* About this task: Output exactly the lines from the one with "a die Wirksamkeit reduziert werden kann." to the close of the records below, first and last included.

* Given data:

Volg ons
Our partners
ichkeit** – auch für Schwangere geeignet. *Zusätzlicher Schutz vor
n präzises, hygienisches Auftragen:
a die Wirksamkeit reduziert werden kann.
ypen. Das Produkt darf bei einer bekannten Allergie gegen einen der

* Finished exercise:
a die Wirksamkeit reduziert werden kann.
ypen. Das Produkt darf bei einer bekannten Allergie gegen einen der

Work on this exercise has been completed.